Where does this project lie in the translational pathway? 

T1 – Basic Research in Medecine


T3 Evidence into Practice


Proof of concept studies which would translate rapidly to evidence based treatment choice. We aim to determine antibiotic combinations which would lead to less fit, multiple resistant strains which would not persist in the environment once cessation of antibiotic treatment had occurred. Once reproducible evolutionary trajectories, based on drug resistance, had been identified we would aim to implement a change in clinical use to determine if background resistance to these drugs reduced.

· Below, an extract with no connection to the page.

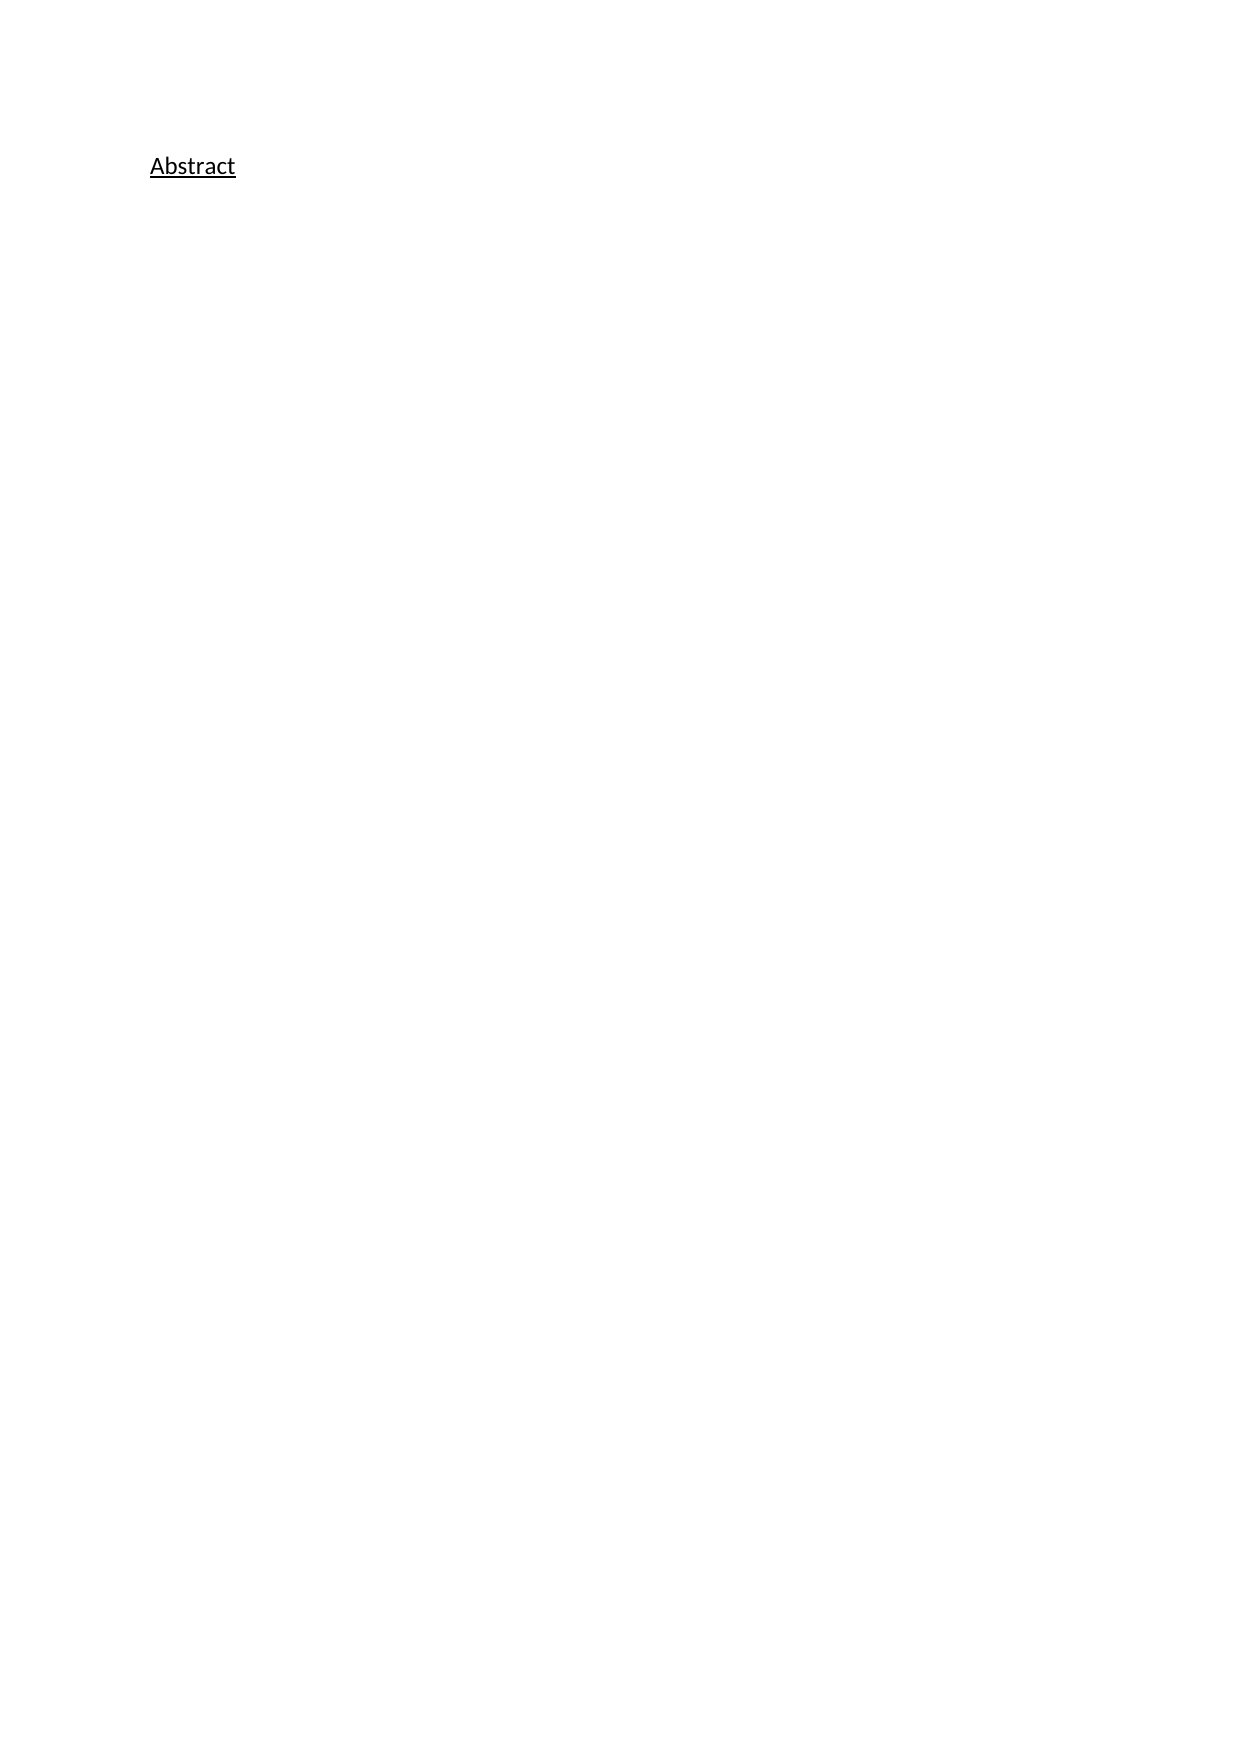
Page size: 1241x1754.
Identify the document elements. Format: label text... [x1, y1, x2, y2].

text Abstract [150, 150, 1090, 181]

Methodological aspects of the PhD project

Microbiology, molecular biology, mathematical modelling of resistance emergence and epidemiology

Expected outputs of the PhD project

High quality publications in an emerging area of AMR research, further funding once proof of principle has been demonstrated, policy change in terms of treatment choice for individual patients, policy change, following epidemiological modelling, for entire geographic areas depending on the background resistance of circulating strains.

External industry links or training opportunities available for the student 

Opportunity for training at the Malawi Liverpool Wellcome Trust.

Required skills/experience/aptitudes

Microbiology experience is essential, knowledge of AMR, molecular microbiology, bioinformatics, genome analysis, modelling useful.

Key publications that relate to this proposed project


Wong (2017) Epistasis and the Evolution of Antimicrobial Resistance, front Microbiol.  doi: 10.3389/fmicb.2017.00246.


Lescat et al., (2017) Using long-term experimental evolution to uncover the patterns and determinants of molecular evolution of an Escherichia coli natural isolate in the streptomycin-treated mouse gut. Mol Ecol  doi: 10.1111/mec.13851.


Moura de Sousa et al., (2017) Multidrug-resistant bacteria compensate for the epistasis between resistances. PloS Biol.  doi: 10.1371/journal.pbio.2001741.


Vogwill & MacLean, (2015) The genetic basis of the fitness costs of antimicrobial resistance: a meta-analysis approach. Evol Appl  doi: 10.1111/eva.12202.


San Millan et al (2014) Positive epistasis between co-infecting plasmids promotes plasmid survival in bacterial populations. ISME J.  doi: 10.1038/ismej.2013.

The deadline for applications is Friday 20th July 2018 23.45 BST.